3953.20 Prior approval required for acquisition of other title insurance company.

(A) A title insurance company organized and incorporated under the laws of this state may issue stock in exchange for all or any part of the assets or stock of a domestic or foreign title insurance company if, in advance thereof, a plan or agreement of acquisition has been filed with the superintendent of insurance. The superintendent shall examine the terms and conditions of such plan or agreement of acquisition, and of any exchange of shares or securities pursuant thereto, after holding a hearing at which all persons or parties to whom it is proposed to issue shares or securities in such exchange shall have the right to appear. After such hearing, the superintendent shall either approve or disapprove the fairness of such terms and conditions of such acquisition and exchange. The superintendent shall give approval within a reasonable time after filing of a plan or agreement unless he finds such plan or agreement:

(1) Is contrary to law;

(2) Is inequitable to the stockholders of any title insurance company involved; or

(3) Would substantially reduce the security of and services to be rendered to policyholders of the domestic title insurance company in this state or elsewhere.

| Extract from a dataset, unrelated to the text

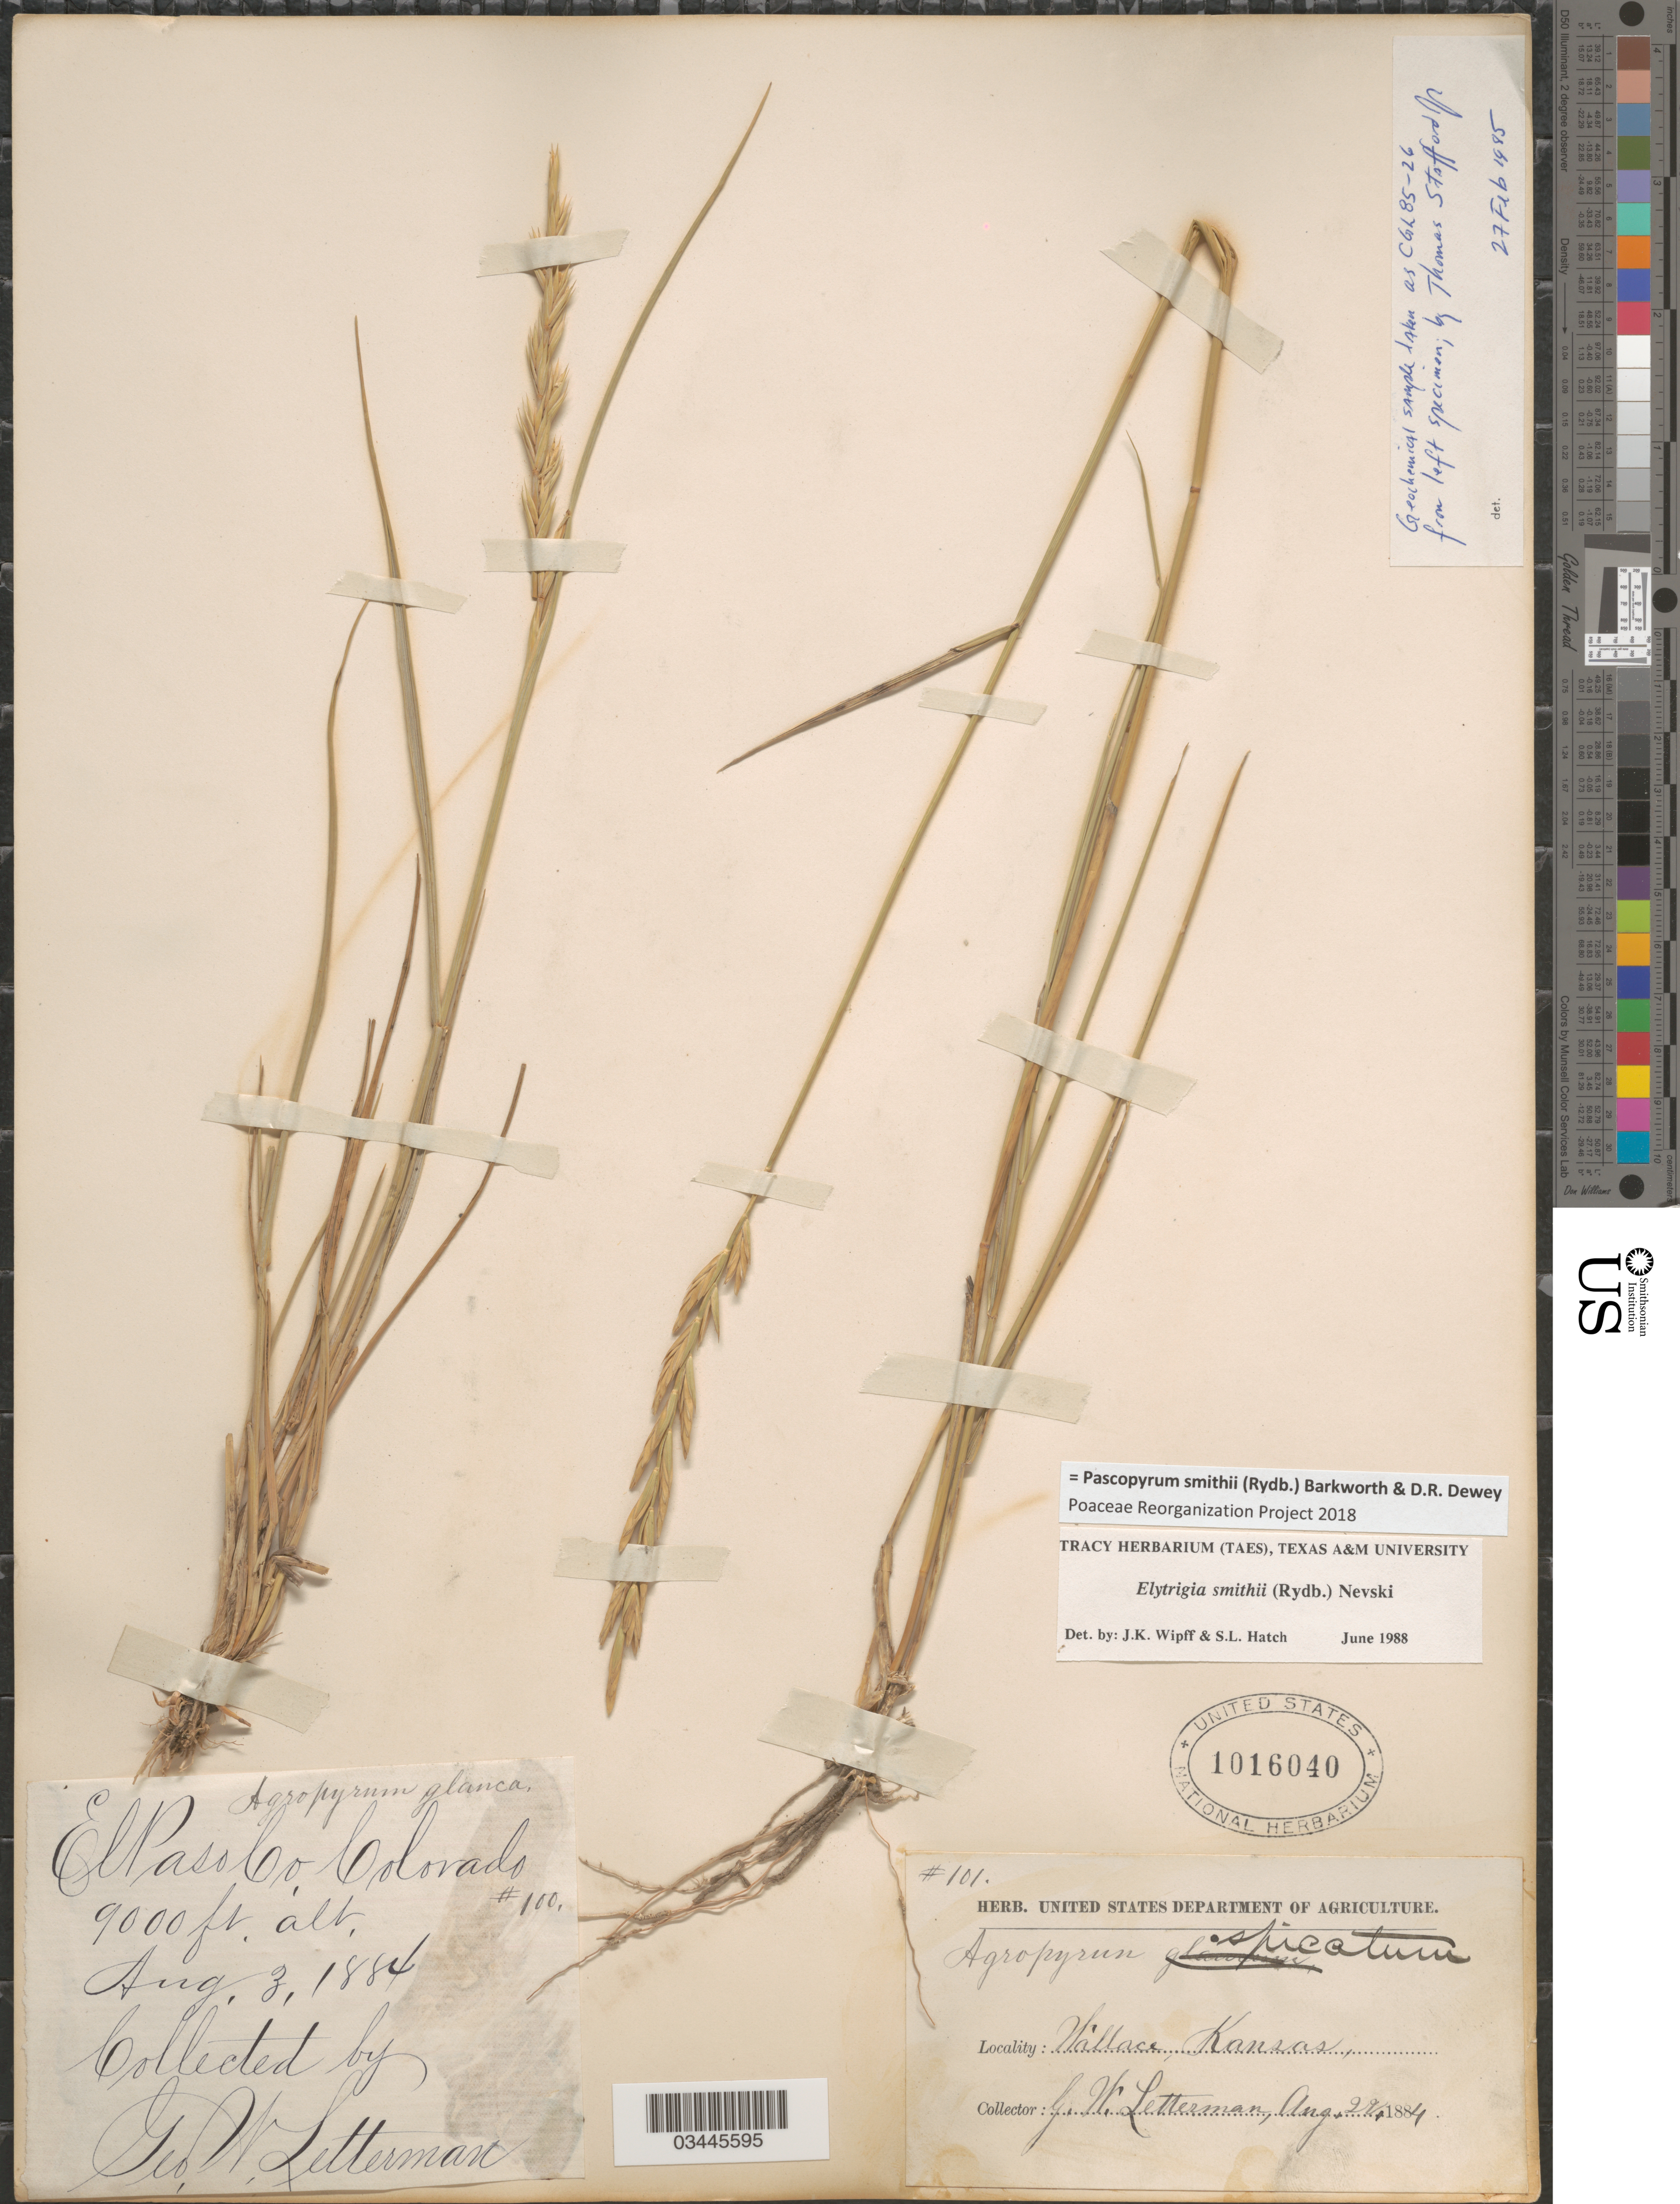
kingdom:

(B) No director, officer, agent, or employee of any title insurance company party to such acquisition shall receive any fee, commission, compensation, or other valuable consideration whatsoever for in any manner aiding, promoting, or assisting therein, except as set forth in such plan or agreement.

(C) If the superintendent does not approve any such plan or agreement, he shall notify the title insurance company in writing, specifying in detail his reasons therefor.